More and more Americans are making online and mobile purchases and according to a new Experian study along with this trend there is also an upswing in e-commerce fraud – specifically shipping and billing fraud.
This data comes on the heels of the one-year anniversary of EMV chip technology being rolled out across the U.S. This new tech is designed to thwart in-store fraud by making counterfeiting credit and debit cards harder, but even with the focus on new in-store tech e-commerce fraud attack rates are up 15% from last year.
Bringing home the point that the spike in e-commerce fraud is connected to crimes committed when the actual card is not on site – meaning online and mobile transactions – and this kind of fraud is most often linked to credit card theft, personal data being stolen and identity fraud.

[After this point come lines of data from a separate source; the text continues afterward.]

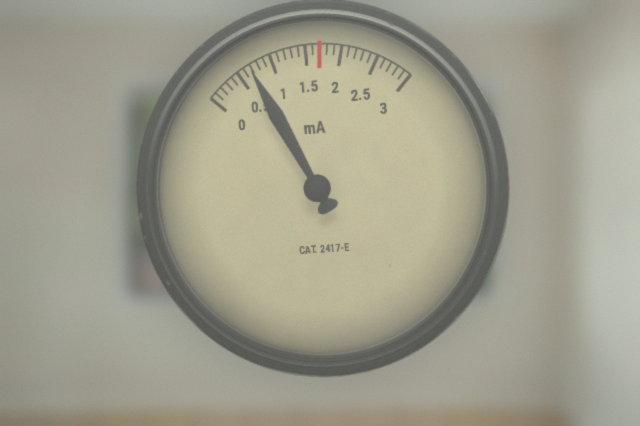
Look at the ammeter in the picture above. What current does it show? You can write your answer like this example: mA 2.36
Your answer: mA 0.7
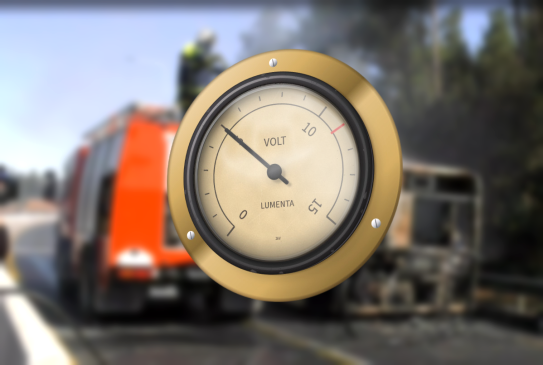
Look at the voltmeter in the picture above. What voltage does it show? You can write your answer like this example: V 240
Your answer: V 5
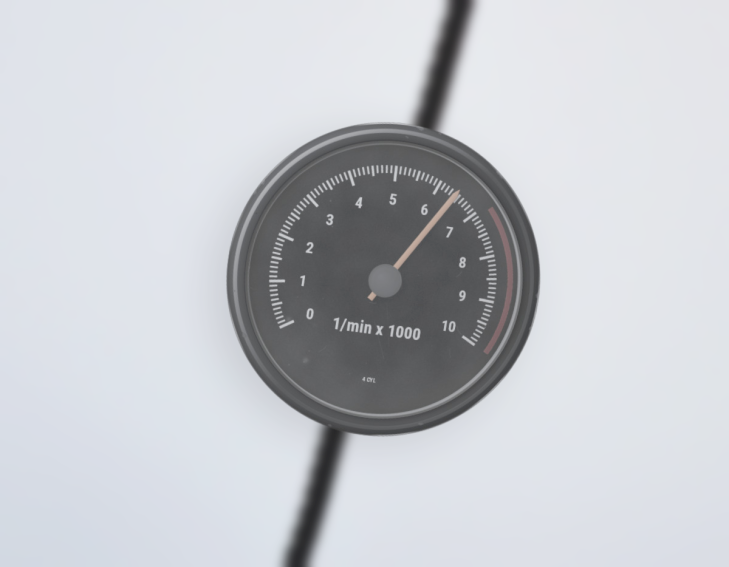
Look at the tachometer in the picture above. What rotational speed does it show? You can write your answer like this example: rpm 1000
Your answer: rpm 6400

Suggesting that cyber thieves are looking for new opportunities to when confronted with the EMV roll out. “Fraudsters continue to exploit new vulnerabilities, and perpetrate card-not-present fraud against businesses using stolen consumer identity and payment data,” said Adam Fingersh, Experian general manager and senior vice president of Fraud and Identity Solutions. “This reinforces the need for aggressive fraud prevention strategies and adoption of open technology platforms to prepare for the latest emerging cyber security threats. Fraudsters have what they need to quickly capitalize on compromised data, so businesses need to be prepared.”
Miami, Houston, and Eudora we have a problem
In the study Experian looked into shipping and billing fraud, with the billing address typically belonging to the victim of the fraud and the shipping address being a drop off point for the falsely purchases merchandise.
They did a zip code by zip code analysis and determined the riskiest zip codes, finding that certain ones lead the way in terms of fraud with Miami taking the top spot for both billing and shipping fraud, while Houston took the top spot for billing fraud, and Eudora, Kansas, has the most shipping fraud.
Upswing in e-commerce sales too
Experian indicates that the upswing in e-commerce fraud goes hand-in-hand with a 16% increase in e-commerce sales within the U.S. based on data from the U.S. Department of Commerce. This represents the biggest year-over-year increase since the third quarter of 2014. Given this data the increase in the accompanying fraud is not all that surprising.
For this study Experian looked at millions of e-commerce transactions made during the half of 2016. While doing so they identified the newest fraud attack rates when it came to shipping and billing within the United States.